I am feeling a little depressed at the moment if I am honest, I have lost something and I am not sure it is something I wanted to shed. All my life it has been there to get me through the highs and lows and basically just to be enjoyed but something has changed.
They say be careful what you wish for because when you get your hearts desire you might not want it anymore and that is sort of the case here. For today I am in mourning, mourning at the loss of my enjoyment of chocolate.
You have probably seen me mention Thinking Slimmer Slimpods before. About last August I received the lose 2 dress sizes one and when I remember to listen to it consistently it helps me loads to make better decisions and I do believe it was the spur behind my exercise kick that has been started this year. I was then offered the Chocoholic cure a while back and again I listened to it consistently for a good 6 weeks.
It was then Lent and I felt compelled to give something up that would really be a a hardship for me and I chose chocolate. I know God is on my side and he has been helping me with abstaining from chocolate but I also gave some credit to the slimpod. I have to be honest and say that I have not really listened for the last couple of weeks, the kids and I have all been poorly and it has fallen down my list of priorities.

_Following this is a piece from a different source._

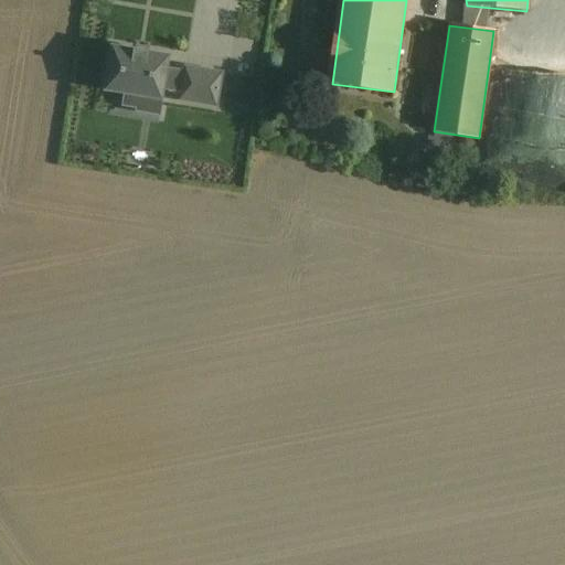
[(174,54),(123,45),(114,92),(167,100),(168,91),(172,68),(174,54)]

Early last week I received a lovely impromptu gift from Nick Jr, a box of Green and Blacks Easter goodies and my desire kicked in. I put the box up high and out of sight and managed to resist it lures for a few days. Then on Thursday I decided I could just have a small bit of chocolate. Lent and the reason for my abstinence seemed to have left my mind and I was on a quest for chocolate. Ohh dear, old habits die hard...
I made a cup of tea and broke off some squares, I sat down in full expectation of bliss and nothing, the joy I once felt from chocolate, the elation was not there. I stopped eating it and carried on with what I was doing, only to find that 20 minutes later my stomach was in terrible pain and I had to rush to the loo (sorry TMI, but I am making a point here).

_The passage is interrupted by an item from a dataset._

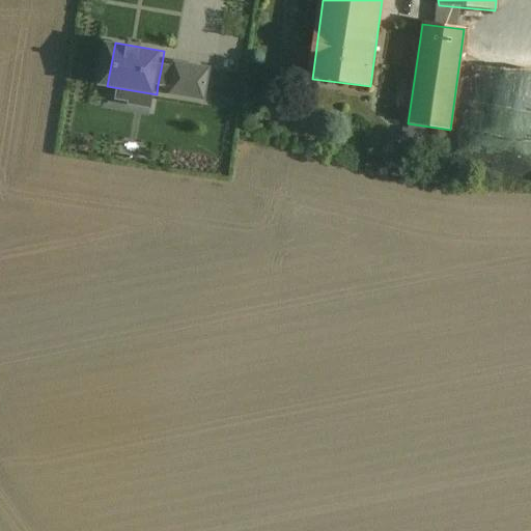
[(217,68),(182,63),(180,68),(177,88),(176,95),(212,101),(217,68)]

The next day I helped out at school with an Easter egg hunt for the kids. All the kids came home with a Cadbury egg and they offered me some egg. Again my heart started to pound and the expectation of something delicious was triggered. I figured yesterday was a one off and took a bite and again boom back to earth, nothing. The egg tasted rubbish and I did not enjoy it. I stopped at that one mouthful.
I can report that I still have desires for chocolate but that whenever I try to eat it I am disappointed. It has lost its appeal, it tastes rubbish and even upsets my stomach.
This should be good news right? Yes, I logically know it is, breaking this addiction could be the start of something great for me but for now just let me mourn the loss of my beloved chocolate and in answer to my original question, is there a cure for being a chocoholic? It seems the answer is yes if you have a chocoholic cure slimpod.
I am linking this post up to the #InnerTruth blog hop (if it is on this week?)
Disclaimer: I was provided with my slimpods free of charge but I have not been pressured to write about them.